À l’horizon, nous apercevons des silhouettes lointaines. Ce sont nos premiers caribous. Nous tentons, avec l’autre partie du groupe, une manœuvre en tenaille, qui nous amène dans des buissons près d’un lac. Chacun cherche sa cachette. Il pleut maintenant, mais personne n’y prête vraiment attention. Engoncés dans nos tenues « goretex », nous guettons un mouvement, une image.
Les caribous viendront, mais resteront loin de notre planque. Tant pis, nous aurons essayé.
Il est temps de revenir. L’hydravion attend nos compagnons pour les amener chez les ours polaires. Un vrombissement de moteur, un café bien chaud et nous sommes repartis, seuls, avec Jeff et Terry. Paul et sa femme Mary restent au lodge. Il ne peut pas suivre notre rythme.
Nous avons beau les chercher à la jumelle, les caribous ne sont pas où les attendaient nos guides. Un court moment de découragement. « Les voilà, là-haut, sur la colline » annonce fièrement Jeff. C’est loin, très loin.
Commence alors une longue marche d’approche. Le terrain est souvent détrempé, l’eau ne parvenant pas à franchir le permafrost. Nous cheminons les pieds dans l’eau, en sautillant d’une touffe d’herbe à l’autre pour rester au sec. Les caribous ont à nouveau disparu. Terry se pose la question hamlétique : être ou ne pas être, suivre la raison ou son instinct ? Allons-y pour l’instinct…
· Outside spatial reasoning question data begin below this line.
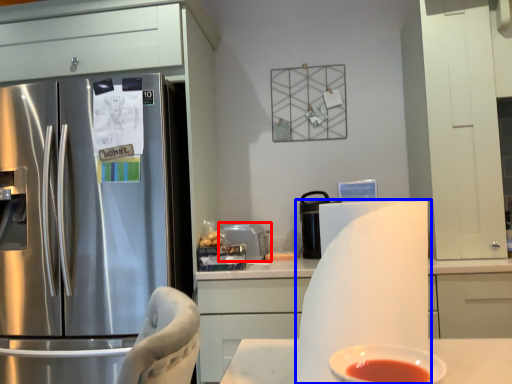
Question: Which object appears closest to the camera in this image, appliance (highlighted by a red box) or paper towel (highlighted by a blue box)?

Choices:
 (A) appliance
 (B) paper towel

Answer: (B)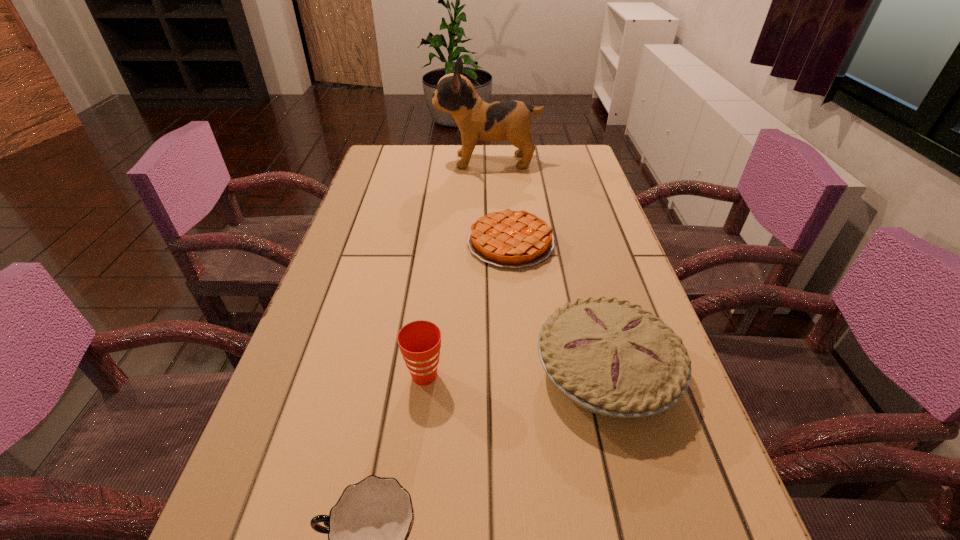
Where is `free spot between the farther cup and the second farthest object`? The image size is (960, 540). free spot between the farther cup and the second farthest object is located at coordinates (468, 309).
Celui de notre guide est excellent. Nous les retrouvons enfin, à une distance d’environ 500 mètres, un troupeau d’une soixantaine de bêtes. Nous nous planquons derrière des rochers et attendons. Pas de bruit, pas de mouvements brusques, pas de cigarette…
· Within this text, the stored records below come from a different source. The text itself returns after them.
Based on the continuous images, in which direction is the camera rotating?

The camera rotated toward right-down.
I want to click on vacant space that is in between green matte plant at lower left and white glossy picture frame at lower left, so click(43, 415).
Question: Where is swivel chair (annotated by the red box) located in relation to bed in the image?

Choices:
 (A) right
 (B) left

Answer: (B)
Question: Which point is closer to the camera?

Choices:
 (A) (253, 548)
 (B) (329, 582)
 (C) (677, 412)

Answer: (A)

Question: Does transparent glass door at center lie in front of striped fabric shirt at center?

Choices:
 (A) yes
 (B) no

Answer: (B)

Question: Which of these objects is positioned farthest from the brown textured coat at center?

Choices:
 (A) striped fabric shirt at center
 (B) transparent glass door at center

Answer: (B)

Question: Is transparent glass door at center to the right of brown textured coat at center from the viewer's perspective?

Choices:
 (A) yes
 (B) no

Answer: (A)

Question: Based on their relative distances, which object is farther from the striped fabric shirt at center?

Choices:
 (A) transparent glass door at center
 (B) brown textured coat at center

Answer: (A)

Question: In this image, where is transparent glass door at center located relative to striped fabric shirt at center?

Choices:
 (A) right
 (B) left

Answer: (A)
Nous vivons un grand moment. Ils s’approchent, tout d’abord lentement, puis plus franchement. Leurs narines hument l’air. C’est quoi cette odeur ? Qui sont donc ces drôles d’animaux ? Ah, des humains… Ils n’ont pas de fusil. Pas de danger, continuons.
De nombreuses femelles, accompagnées de jeunes de différents âges, mènent la marche. Des jeunes mâles se mêlent aux chefs de bande. Parfois leurs bois ensanglantés, encore partiellement recouverts de velours, remplissent le viseur de ma caméra. Des gouttelettes de sang brillent sur leur pelage.
C’est divin. Des vagues d’émotion m’envahissent, puissantes et violentes de premier abord, puis plus apaisantes. Les caribous s’étant éloignés, j’observe le visage de mes compagnons d’aventure. Leur regard perdu dans le vide, leurs yeux étincelants, leurs sourires, leur émerveillement me disent qu’ils ressentent la même chose. Ah, que je regrette de ne pas avoir une bonne flasque de whisky dans mon sac. Ça aurait été l’apothéose…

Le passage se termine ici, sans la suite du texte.